A few years ago, my mother and stepfather saw a fisher sneaking into one of their wood duck houses. They witnessed it making off with some eggs. Robert, my stepfather, scared the fisher off. He discovered that the fisher had killed the mother and started taking eggs. Without their mother, the babies would never survive. With this in mind, Robert took the rest of the eggs to the house. He had to act quickly because the incubation process is very sensitive. He went to the local store, bought an incubator, and placed the remaining eggs in it.
Over the next couple weeks, they kept a very close eye on the eggs. They turned the eggs twice a day in the incubator. By the end of the third week, they saw some movement. This meant they had to stop turning the eggs. The little babies inside were positioning themselves to break free. Soon the baby ducks started to crack their way through the shells. They have a special tip on their beak that they use to break the shell.
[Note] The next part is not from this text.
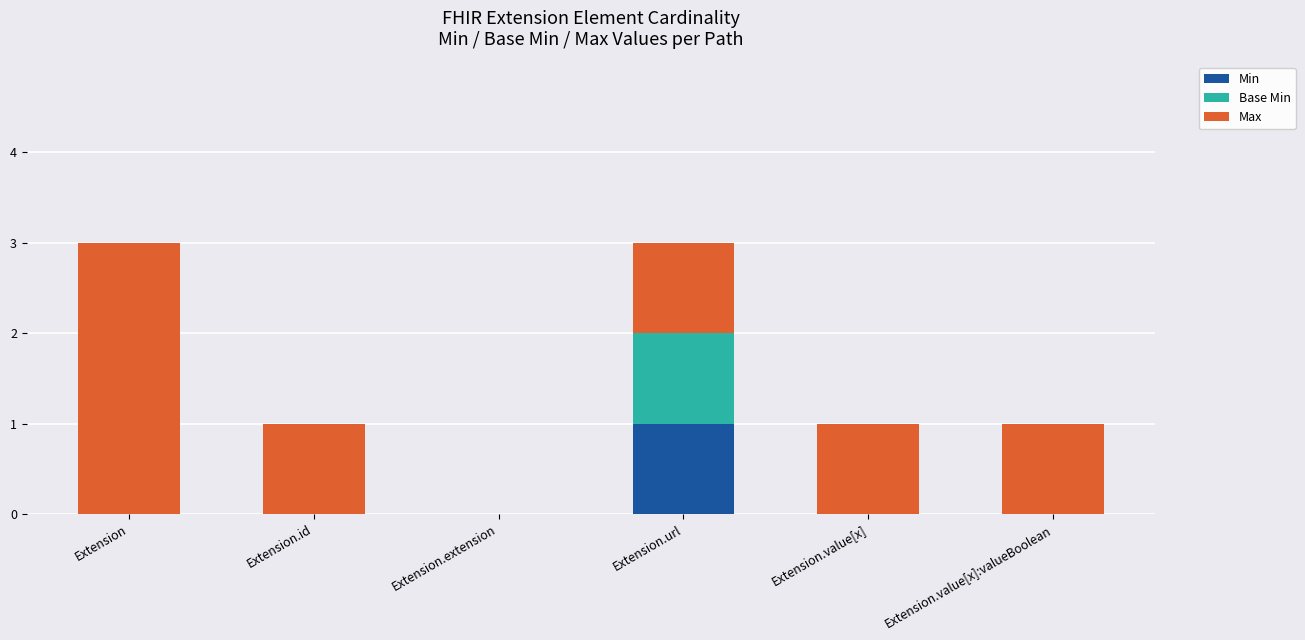

What is the total value across all series at Extension.url?

3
It takes each duck a couple hours to hatch. It took just about 2 days for all the little ducks to emerge. The babies were moved to a small container under a heat lamp until they were completely dry.
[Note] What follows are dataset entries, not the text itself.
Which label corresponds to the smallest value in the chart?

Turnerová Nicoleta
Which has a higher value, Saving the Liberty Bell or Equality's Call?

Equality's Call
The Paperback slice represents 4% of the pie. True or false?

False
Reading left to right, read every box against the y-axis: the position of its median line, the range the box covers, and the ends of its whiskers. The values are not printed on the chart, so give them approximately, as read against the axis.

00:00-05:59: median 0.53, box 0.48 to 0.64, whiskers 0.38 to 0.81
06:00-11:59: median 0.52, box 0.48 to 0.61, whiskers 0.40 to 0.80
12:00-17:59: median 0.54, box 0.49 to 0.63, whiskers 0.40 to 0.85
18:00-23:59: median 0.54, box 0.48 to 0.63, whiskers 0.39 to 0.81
Then my mother moved the baby wood ducks into a container that Robert built. They were fed fresh pond water and a starter meal. By week two, the ducks graduated to meal worms and mashed up hard boiled eggs including the shells. This provided valuable protein and calcium. They were also big enough to be moved outside during the day and back in at dusk.
By week three, my mother started to get them acquainted to their future home by feeding them pond weed and crab grass. She also made sure the pond water she kept in a dish for them included some water bugs. The ducks loved it.
By week five, the ducks were ready for their new home. My mother and Robert took them down to a large pond behind their house. After saying goodbye, they opened the container and watched the wood ducks swim away.
I think the little wood ducks will be forever thankful for all the hard work, time and effort that went into making sure they returned to the wild!